Daniel Sainte-Croix, Directeur de la Clin­ique Notre Dame à Thionville (57), Groupe Médi-Parte­naires

Quelles sont vos plus belles expéri­ences ?
Mon par­cours est celui d’un infir­mi­er spé­cial­isé en anesthésie réan­i­ma­tion
qui s’est très vite intéressé au fonc­tion­nement de son out­il de tra­vail et en par­ti­c­uli­er du bloc opéra­toire. Je me suis vu con­fi­er par mon pre­mier directeur une mis­sion de man­age­ment d’une activ­ité opéra­toire en plein développe­ment, se con­créti­sant par un pas­sage de 3 à 30 prati­ciens en quelques années. S’en est suivi une for­ma­tion en insti­tut de cadre de san­té, un poste d’in­fir­mi­er général et, à 49 ans, un mas­ter en ressources humaines qui m’a con­duit à pren­dre la tête d’une clin­ique, après divers­es mis­sions dont celles d’expert vis­i­teur à la HAS, de con­sul­tant, de for­ma­teur en Insti­tuts de for­ma­tion de cadres de san­té ain­si qu’un poste lié à la ges­tion des risques. Je dirige la Clin­ique Notre Dame depuis 2009 et j’ai l’impression d’être arrivé à bon port, même si cela ne con­stitue pas un aboutisse­ment, mais sim­ple­ment une quête logique de pro­gres­sion et de réal­i­sa­tion de soi. Plus prosaïque­ment, je suis heureux d’exercer une pro­fes­sion à laque­lle je n’étais pas réelle­ment prédes­tiné, ni par voca­tion, ni, comme dirait BOURDIEU, par habi­tus.

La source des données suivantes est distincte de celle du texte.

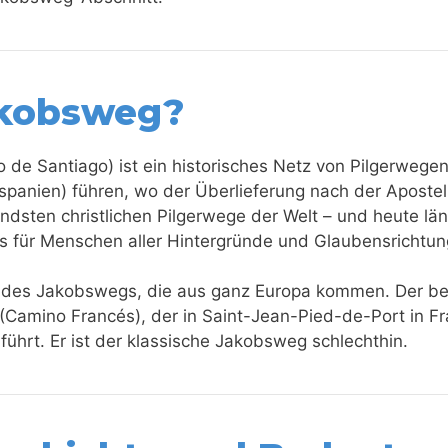
akobsweg?
 de Santiago) ist ein historisches Netz von Pilgerwege
spanien) führen, wo der Überlieferung nach der Aposte
endsten christlichen Pilgerwege der Welt – und heute län
bnis für Menschen aller Hintergründe und Glaubensrichtu
en des Jakobswegs, die aus ganz Europa kommen. Der 
(Camino Francés), der in Saint-Jean-Pied-de-Port in Fr
ührt. Er ist der klassische Jakobsweg schlechthin.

Quels sont vos plus gros échecs?
J’ai vécu une année très éprou­vante dans le cadre du pre­mier poste de direc­tion que j’ai occupé avant de pren­dre la direc­tion de la Clin­ique Notre Dame, avec une ges­tion dif­fi­cile liée aux désac­cords de plusieurs par­ties et à la vaca­tion de cer­tains postes clés. J’ai beau­coup œuvré à essay­er de rétablir le dia­logue, et à réor­gan­is­er l’établissement, notam­ment au niveau de la prise en charge des patients ambu­la­toires. Un plan d’ac­tion qual­ité soutenu par la MEAH a per­mis de réalis­er la créa­tion d’un salon ambu­la­toire, d’éch­e­lon­ner les arrivées patients, d’op­ti­miser la plan­i­fi­ca­tion des actes opéra­toires et d’amélior­er la prise en charge par des plans de soins guide. Un grand tra­vail d’au­dit a été réal­isé ain­si que des actions d’amélio­ra­tions plan­i­fiées. Même si leur mise en œuvre reste con­trainte par l’hu­main et sa capac­ité à s’in­té­gr­er à une organ­i­sa­tion, je pense que ces pro­jets m’ont per­mis de pour­suiv­re mon appren­tis­sage de chef d’orchestre…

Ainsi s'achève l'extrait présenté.